Whither America after November 2, 2004?
I had the opportunity to participate in a panel discussion with the same title as this post this morning. It was sponsored by the Institute for Lifelong Education at Dartmouth (ILEAD). My charge was to discuss the domestic policy challenges facing the Bush administration in its second term. A brief summary of those challenges was published in the Dartmouth faculty and staff paper:
On issues apart from the War on Terror, a second administration for President George W. Bush will be entirely about fiscal policy. The president has gained little traction on new initiatives outside of the budget, like education, job training, and immigration reform. He will need to achieve three fiscal policy objectives.
First: make good on his promise to cut the budget deficit in half between 2004 and 2009. If he doesn't do this, regardless of the circumstances (e.g., the war and inflation), then he validates criticisms of fiscal recklessness that will stick to his party. This objective limits the extent to which he can make his tax cuts permanent.
Second: achieve a bipartisan reform of Social Security that restores the program to long-term solvency. This was a campaign issue in 2000, and the subject of a pre-9/11 commission, but it has not progressed significantly since.

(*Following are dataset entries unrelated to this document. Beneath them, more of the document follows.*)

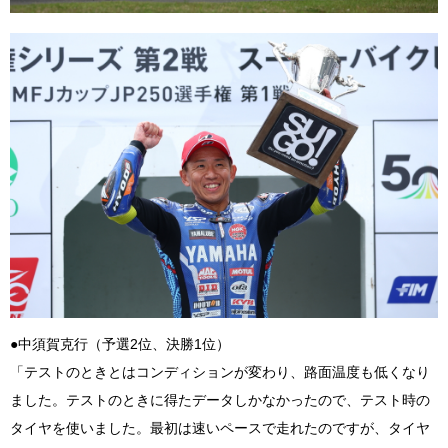
●中須賀克行（予選2位、決勝1位）
「テストのときとはコンディションが変わり、路面温度も低くなり
ました。テストのときに得たデータしかなかったので、テスト時の
タイヤを使いました。最初は速いペースで走れたのですが、タイヤ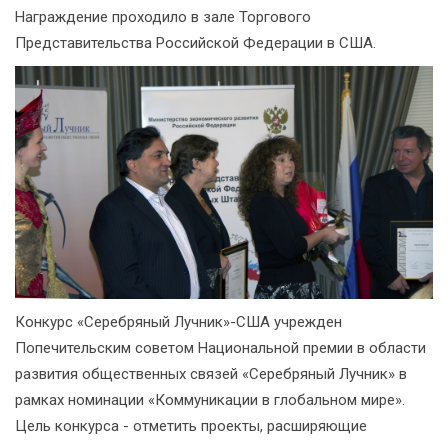
Награждение проходило в зале Торгового
Представительства Российской Федерации в США.
Конкурс «Серебряный Лучник»-США учрежден
Попечительским советом Национальной премии в области
развития общественных связей «Серебряный Лучник» в
рамках номинации «Коммуникации в глобальном мире».
Цель конкурса - отметить проекты, расширяющие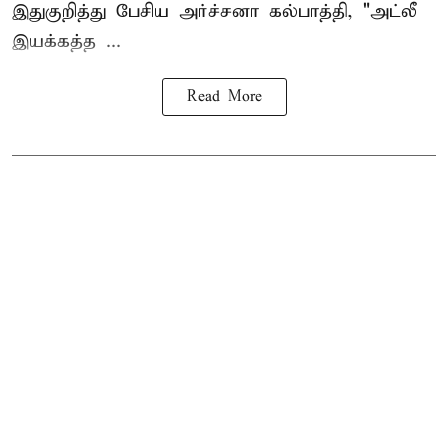
இதுகுறித்து பேசிய அர்ச்சனா கல்பாத்தி, "அட்லீ
இயக்கத்த ...
Read More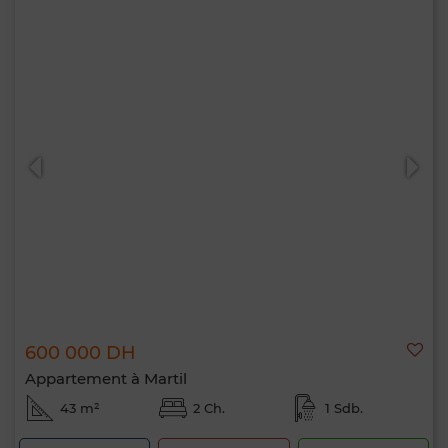
600 000 DH
Appartement à Martil
43 m²
2 Ch.
1 Sdb.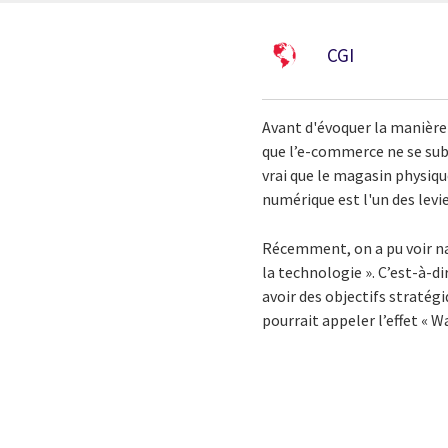
CGI
Avant d'évoquer la manière 
que l’e-commerce ne se sub
vrai que le magasin physiq
numérique est l'un des levie
Récemment, on a pu voir naî
la technologie ». C’est-à-d
avoir des objectifs stratégi
pourrait appeler l’effet « W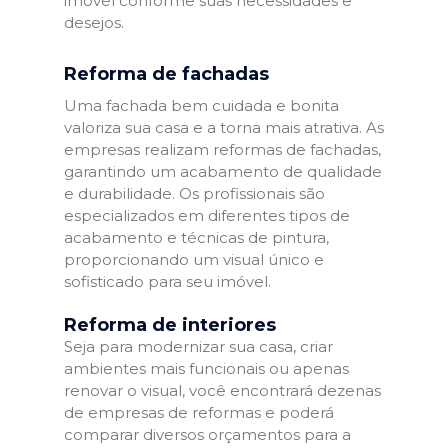
imóvel conforme suas necessidades e
desejos.
Reforma de fachadas
Uma fachada bem cuidada e bonita
valoriza sua casa e a torna mais atrativa. As
empresas realizam reformas de fachadas,
garantindo um acabamento de qualidade
e durabilidade. Os profissionais são
especializados em diferentes tipos de
acabamento e técnicas de pintura,
proporcionando um visual único e
sofisticado para seu imóvel.
Reforma de interiores
Seja para modernizar sua casa, criar
ambientes mais funcionais ou apenas
renovar o visual, você encontrará dezenas
de empresas de reformas e poderá
comparar diversos orçamentos para a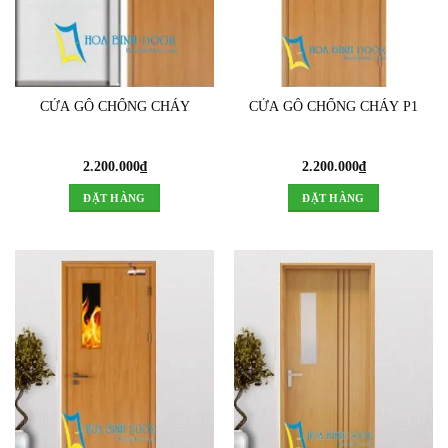
CỬA GỖ CHỐNG CHÁY
CỬA GỖ CHỐNG CHÁY P1
2.200.000
₫
2.200.000
₫
ĐẶT HÀNG
ĐẶT HÀNG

Third: recognize that the unfunded obligations of Medicare are even larger than those for Social Security. He also has to pursue structural reforms of Medicare that reduce its future claims on general revenues.
3 comments:
I think Bush will do all three of those things.
Given that the administration hasn't even acknowledged the disconnect between its policy proposals (making the tax cuts permanent, continuing operations in Iraq and Afghanistan, "reforming" Social Security, etc.) and its budget projections showing the deficit being cut in half (which assume *none* of these things happen) I'm amazed that anyone can seriously believe that the administration intends to keep its promise of cutting the deficit in half in four years. The only scenario I can see where that might be *possible* (and even in that scenario I don't think deficit reduction is likely) is if financial and currency markets force the issue. And the reason I think that cutting the deficit (from 2004 levels) is unlikely if the markets force the issue is because, at that point, interest rates will spike, increasing the cost of our trillions in debt and hurting the American economy (and, hence, the tax base).